**Problem statement:** Reproduce the passage of the fencing blog post starting at "Thinking about whacking" and ending at "at your expense.".

**Quoted passage:**
##########

07 July 2024, 8:00 PM

Fencing around (Law blog)

Thinking about whacking up a new fence? Hold on a minute, there’s a bit more to it than you might think.

 

Get your hands on a copy of the Act (the Fencing Act 1978), as well as your local district plan and a copy of your title to see if there are any land covenants to abide by. 





Each district plan zone can have different rules about approved fences and if you get it wrong then the Council can require you to take the fence down, at your expense.


Under the Act, the first step is to issue a ‘fencing notice’ to your neighbour with the details of the fence you want to build, dimensions, materials, dates of when the work will start and finish. Oh yes, and the cost. 


Before you issue your neighbour with a fencing notice, it’s important that the fence you have planned meets any land covenants registered against the title to your property. Some land covenants can be quite prescriptive as to what is and isn’t allowed, so even if your neighbour agreed to your proposed fence, if it doesn’t meet the covenant requirements you might be in breach and other neighbours may have the right to have you remove or change your fence.

##########

**Stored dataset items:**

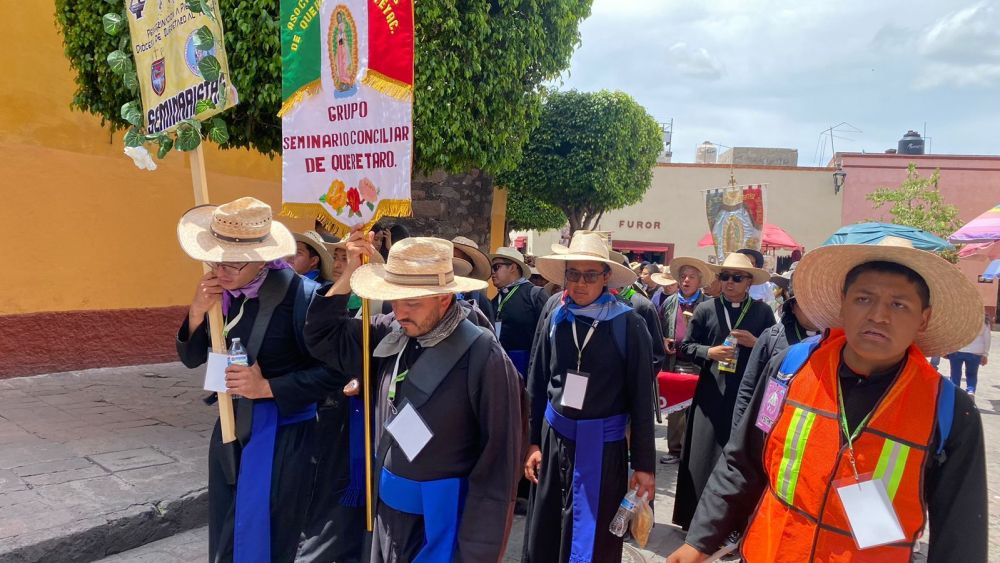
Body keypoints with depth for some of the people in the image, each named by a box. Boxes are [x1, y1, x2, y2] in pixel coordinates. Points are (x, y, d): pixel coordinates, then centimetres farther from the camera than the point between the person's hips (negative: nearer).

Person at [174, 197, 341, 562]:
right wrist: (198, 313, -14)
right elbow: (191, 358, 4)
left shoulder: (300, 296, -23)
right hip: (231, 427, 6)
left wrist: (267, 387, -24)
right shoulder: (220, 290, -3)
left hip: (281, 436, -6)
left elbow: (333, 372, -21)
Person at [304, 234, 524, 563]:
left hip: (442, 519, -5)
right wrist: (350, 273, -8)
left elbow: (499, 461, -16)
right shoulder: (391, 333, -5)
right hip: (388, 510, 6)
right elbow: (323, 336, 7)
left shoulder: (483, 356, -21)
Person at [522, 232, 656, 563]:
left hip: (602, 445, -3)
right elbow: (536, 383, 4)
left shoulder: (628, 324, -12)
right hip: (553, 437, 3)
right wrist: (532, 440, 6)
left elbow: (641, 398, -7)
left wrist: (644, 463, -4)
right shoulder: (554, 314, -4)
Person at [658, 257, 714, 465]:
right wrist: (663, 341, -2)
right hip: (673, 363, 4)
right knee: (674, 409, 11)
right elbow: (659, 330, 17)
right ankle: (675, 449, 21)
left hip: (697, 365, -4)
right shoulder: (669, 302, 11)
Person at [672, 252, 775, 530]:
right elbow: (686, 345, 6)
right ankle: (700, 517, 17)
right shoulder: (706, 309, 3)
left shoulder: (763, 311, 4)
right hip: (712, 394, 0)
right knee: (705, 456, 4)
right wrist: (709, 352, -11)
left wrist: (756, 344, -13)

##########

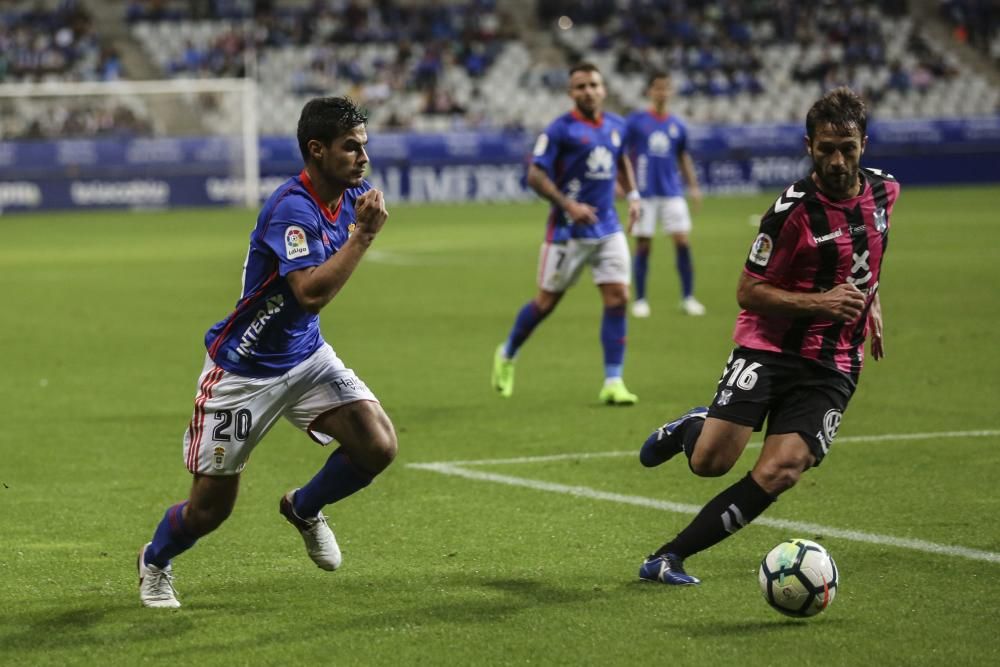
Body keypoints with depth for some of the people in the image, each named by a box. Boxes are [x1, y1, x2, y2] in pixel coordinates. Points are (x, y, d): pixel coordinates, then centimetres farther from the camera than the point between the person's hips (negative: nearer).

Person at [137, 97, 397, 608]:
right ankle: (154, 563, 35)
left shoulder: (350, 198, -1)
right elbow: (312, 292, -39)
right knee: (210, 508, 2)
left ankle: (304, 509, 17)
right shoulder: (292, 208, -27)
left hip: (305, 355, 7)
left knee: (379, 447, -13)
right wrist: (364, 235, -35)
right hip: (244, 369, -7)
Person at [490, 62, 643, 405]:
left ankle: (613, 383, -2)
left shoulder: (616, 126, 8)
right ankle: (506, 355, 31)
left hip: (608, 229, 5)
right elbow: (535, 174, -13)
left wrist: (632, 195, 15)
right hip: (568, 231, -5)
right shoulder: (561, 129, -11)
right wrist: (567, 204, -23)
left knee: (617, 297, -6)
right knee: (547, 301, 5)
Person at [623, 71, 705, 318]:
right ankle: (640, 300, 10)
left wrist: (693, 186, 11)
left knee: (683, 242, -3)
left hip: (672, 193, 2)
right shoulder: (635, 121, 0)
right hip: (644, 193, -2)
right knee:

##########

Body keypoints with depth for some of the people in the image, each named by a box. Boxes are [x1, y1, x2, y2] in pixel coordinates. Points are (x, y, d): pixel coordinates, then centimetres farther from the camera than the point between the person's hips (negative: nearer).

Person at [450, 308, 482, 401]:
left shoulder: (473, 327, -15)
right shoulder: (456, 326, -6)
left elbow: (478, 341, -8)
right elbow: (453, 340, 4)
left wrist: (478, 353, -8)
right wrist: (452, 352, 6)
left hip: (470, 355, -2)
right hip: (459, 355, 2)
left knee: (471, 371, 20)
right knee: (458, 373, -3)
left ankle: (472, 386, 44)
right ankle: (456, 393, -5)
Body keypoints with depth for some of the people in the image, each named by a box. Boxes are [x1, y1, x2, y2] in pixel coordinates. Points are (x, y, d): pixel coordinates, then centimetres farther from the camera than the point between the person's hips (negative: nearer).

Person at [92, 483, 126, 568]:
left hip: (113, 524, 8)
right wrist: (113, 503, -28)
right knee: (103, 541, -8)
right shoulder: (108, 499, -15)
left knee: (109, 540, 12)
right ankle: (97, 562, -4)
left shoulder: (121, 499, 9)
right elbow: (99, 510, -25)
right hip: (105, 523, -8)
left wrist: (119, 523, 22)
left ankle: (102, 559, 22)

##########

**Response area:**
Thinking about whacking up a new fence? Hold on a minute, there’s a bit more to it than you might think.

 

Get your hands on a copy of the Act (the Fencing Act 1978), as well as your local district plan and a copy of your title to see if there are any land covenants to abide by. 





Each district plan zone can have different rules about approved fences and if you get it wrong then the Council can require you to take the fence down, at your expense.